The summit of Cottonwood Peak ahead with a major dip

Panorama view from the second-to-last bump. Click to view large size.

Alex plodding up towards the summit.

Partial Summit Panorama from Cottonwood Peak. Click to view large size.

Partial Summit Panorama from Cottonwood Peak. Click to view large size.

“Xavier Peak” to the east on Siwhe massif

A zoomed-in view of Siwhe Mountain

Stein Mountain

This is a southern view into the meat of Stein Valley

The broad summit in foreground is unnamed

A wider view of Siwhe-Stein Group and Stein Valley

Me on the summit of Cottonwood Peak

Alex and I on the summit of Cottonwood Peak

The traverse back across the two bumps were actually the highlight for views because the sky was clearing up to become a bluebird late afternoon. We took lots of pictures but also managed to keep a steady pace. The elevation regains were surely annoying, but in such a gorgeous afternoon we did not complain.

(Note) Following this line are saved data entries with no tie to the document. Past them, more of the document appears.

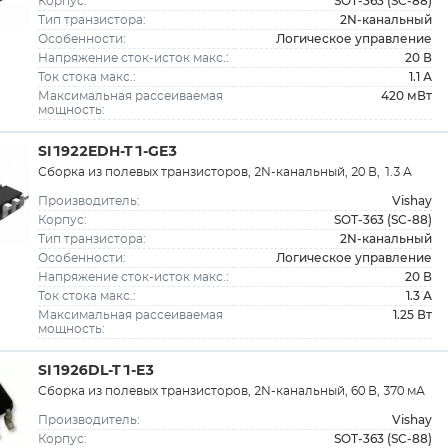
SOT-363 (SC-88)
Корпус:
2N-канальный
Тип транзистора:
Логическое управление
Особенности:
20 В
Напряжение сток-исток макс.:
1.1 А
Ток стока макс.:
420 мВт
Максимальная рассеиваемая
мощность:
SI1922EDH-T1-GE3
Сборка из полевых транзисторов, 2N-канальный, 20 В, 1.3 А
Vishay
Производитель:
SOT-363 (SC-88)
Корпус:
2N-канальный
Тип транзистора:
Логическое управление
Особенности:
20 В
Напряжение сток-исток макс.:
1.3 А
Ток стока макс.:
1.25 Вт
Максимальная рассеиваемая
мощность:
SI1926DL-T1-E3
Сборка из полевых транзисторов, 2N-канальный, 60 В, 370 мА
Vishay
Производитель:
SOT-363 (SC-88)
Корпус:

Heading down from the summit

There are at least half a dozen summits on the ridge between Gott Peak and Elusive Peak

Alex looks small in the terrain

Down to the saddle between Cottonwood and the subsidiary bump

Regaining elevation back towards the subsidiary bump

The sky’s fully clearing up now

Traversing up and over the bumps

Alex plodding the ridge with Stein Valley as a backdrop

Petlushkwohap Mountain is the second highest in SW BC

These are some uber-remote peaks on the south Stein Divide

Skihist Mountain finally fully cleared up now – highest in SW BC

Gott Peak and the road we hiked

Me enjoying the scenic ridge traverse. Photo by Alex R.

Me playing with a boulder on the ridge. Photo by Alex R.

Gotcha Peak, Gott Peak and Blowdown Pass

Looking back at the sub-summit we just went over

Taxman Peak left of center and Cottonwood Creek valley

Rita Peak and Strawberry Peak

Looking back towards the summit of Cottonwood Peak (R)

Back down to the road now.

Looking back while plodding back up towards Blowdown Pass

Once back to the road I decided to bag Gotcha Peak since it’s right there. Alex had done it on skis in the past, so opted to wait for me at Blowdown Pass. I agreed with some that the high Stein divide is such an underrated area that offers endless oppourtunity to explore. I previously hadn’t paid much attention to this zone because of the unofficial status of these peaks, but after this trip I think I definitely will come back more often.